From fixed-shape compute to variable-shape, memory-coupled inference

For years, production ML looked like images or fixed-duration signals—tight, predictable tensors. You sized for FLOPs, picked a batch size, and rode the throughput curve.

LLMs changed the physics: inputs and outputs vary; attention cost grows with sequence length; decoding accumulates a KV cache that ties compute to memory capacity and bandwidth. Prefill and decode are different workloads. Add MoE routing and quantization, and the hot path keeps moving.

  • Old world:

    • Fixed shapes, stable FLOPs, single dominant bottleneck (compute)
    • Larger batches → higher throughput (until a rare, clear memory cap)
    • One-time kernel tuning; simple queueing (arrival rate, service time)
  • New world:

    • Variable prompt and response lengths; prefill vs. decode have distinct profiles
    • Compute- and memory-bound at once; KV cache growth shifts the limit over time
    • Dynamic batching/padding/truncation trade latency for throughput on the fly
    • State management: cache residency/eviction, cross-request reuse
    • MoE: per-token expert routing skews load; hotspots drift; cold experts thrash
    • Quantization: 2/3/4/8-bit trade speed, quality, and kernel availability
    • Many first-order variables: length distributions, concurrency, cache hit rate, expert sparsity, scheduler policy

The knobs move with the workload, not just the hardware. Kernel block sizes, KV cache configs, sequence/tensor parallelism, and schedulers (batching windows, priority, admission control) must adapt to what’s actually arriving.

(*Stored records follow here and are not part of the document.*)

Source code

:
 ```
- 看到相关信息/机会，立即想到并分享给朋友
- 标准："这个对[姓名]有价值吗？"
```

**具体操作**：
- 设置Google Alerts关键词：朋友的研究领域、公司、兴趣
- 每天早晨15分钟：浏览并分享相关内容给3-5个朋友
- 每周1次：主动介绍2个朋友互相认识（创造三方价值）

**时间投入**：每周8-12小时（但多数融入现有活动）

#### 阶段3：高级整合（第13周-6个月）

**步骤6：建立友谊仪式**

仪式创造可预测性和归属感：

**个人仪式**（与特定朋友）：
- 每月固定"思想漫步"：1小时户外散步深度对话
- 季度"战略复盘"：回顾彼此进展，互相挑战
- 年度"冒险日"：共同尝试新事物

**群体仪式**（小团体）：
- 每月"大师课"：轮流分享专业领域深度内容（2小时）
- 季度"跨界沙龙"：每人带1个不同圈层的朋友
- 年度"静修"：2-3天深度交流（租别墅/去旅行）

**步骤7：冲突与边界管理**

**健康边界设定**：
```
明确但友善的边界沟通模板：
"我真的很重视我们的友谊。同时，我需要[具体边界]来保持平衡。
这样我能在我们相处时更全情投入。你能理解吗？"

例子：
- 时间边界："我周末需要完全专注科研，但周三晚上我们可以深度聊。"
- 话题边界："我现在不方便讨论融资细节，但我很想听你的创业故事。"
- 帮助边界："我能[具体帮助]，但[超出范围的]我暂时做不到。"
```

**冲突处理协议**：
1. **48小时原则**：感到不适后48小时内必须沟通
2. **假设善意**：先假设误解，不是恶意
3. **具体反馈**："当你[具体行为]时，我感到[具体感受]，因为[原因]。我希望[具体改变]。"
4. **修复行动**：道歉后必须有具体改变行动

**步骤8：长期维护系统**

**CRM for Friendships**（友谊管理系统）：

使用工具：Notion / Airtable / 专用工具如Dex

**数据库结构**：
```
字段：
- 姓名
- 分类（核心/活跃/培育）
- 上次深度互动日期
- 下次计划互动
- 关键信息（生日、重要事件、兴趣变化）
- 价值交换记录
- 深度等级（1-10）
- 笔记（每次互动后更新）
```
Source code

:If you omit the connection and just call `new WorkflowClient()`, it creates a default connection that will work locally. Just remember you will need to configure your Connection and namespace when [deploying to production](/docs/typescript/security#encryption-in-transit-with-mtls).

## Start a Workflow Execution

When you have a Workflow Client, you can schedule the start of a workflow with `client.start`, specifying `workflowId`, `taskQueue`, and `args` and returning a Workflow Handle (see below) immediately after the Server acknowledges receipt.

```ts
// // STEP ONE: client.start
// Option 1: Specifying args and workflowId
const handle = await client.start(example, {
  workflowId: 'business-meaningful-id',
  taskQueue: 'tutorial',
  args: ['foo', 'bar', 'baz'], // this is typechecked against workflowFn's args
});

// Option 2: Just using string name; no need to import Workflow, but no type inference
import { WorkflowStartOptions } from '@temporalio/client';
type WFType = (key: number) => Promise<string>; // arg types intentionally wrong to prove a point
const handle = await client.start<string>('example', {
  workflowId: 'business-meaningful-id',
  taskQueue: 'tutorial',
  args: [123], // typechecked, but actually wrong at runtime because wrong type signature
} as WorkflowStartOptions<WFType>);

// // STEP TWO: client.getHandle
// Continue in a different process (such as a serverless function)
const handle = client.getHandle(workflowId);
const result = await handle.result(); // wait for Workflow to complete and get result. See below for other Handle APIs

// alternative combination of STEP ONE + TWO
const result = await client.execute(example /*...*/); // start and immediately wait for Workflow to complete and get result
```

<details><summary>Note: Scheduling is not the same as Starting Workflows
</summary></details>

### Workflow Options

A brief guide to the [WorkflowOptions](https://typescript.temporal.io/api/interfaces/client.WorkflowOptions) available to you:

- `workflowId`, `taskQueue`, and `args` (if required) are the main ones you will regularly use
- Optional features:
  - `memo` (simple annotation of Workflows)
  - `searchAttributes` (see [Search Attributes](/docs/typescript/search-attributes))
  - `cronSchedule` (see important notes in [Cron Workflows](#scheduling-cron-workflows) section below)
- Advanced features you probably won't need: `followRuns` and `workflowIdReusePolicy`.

Optimization is also use-case dependent: interactive chatbots target low TTFT/p50; large async/batch jobs target max throughput and cost efficiency. That means different batching windows, prioritization of prefill vs. decode, and distinct quantization/parallelism choices per tier.

What to do:

  • Instrument length and cache-hit distributions; set SLOs by percentiles
  • Separate or phase-aware schedule prefill vs. decode
  • Use KV caches with explicit memory budgets and eviction policies
  • Dynamic batching with latency guardrails and backpressure/admission control
  • Route MoE and multi-model traffic by tier; co-locate hot experts; manage cold starts
  • Choose quantization per tier; align with available kernels and target SLOs
  • Re-tune continuously; treat inference as a control system, not a fixed config

Bottom line: LLM inference breaks simple queueing. Optimal performance is workload-dependent and multi-dimensional—compute, memory, state, routing, and bits. Measure, adapt, and schedule accordingly.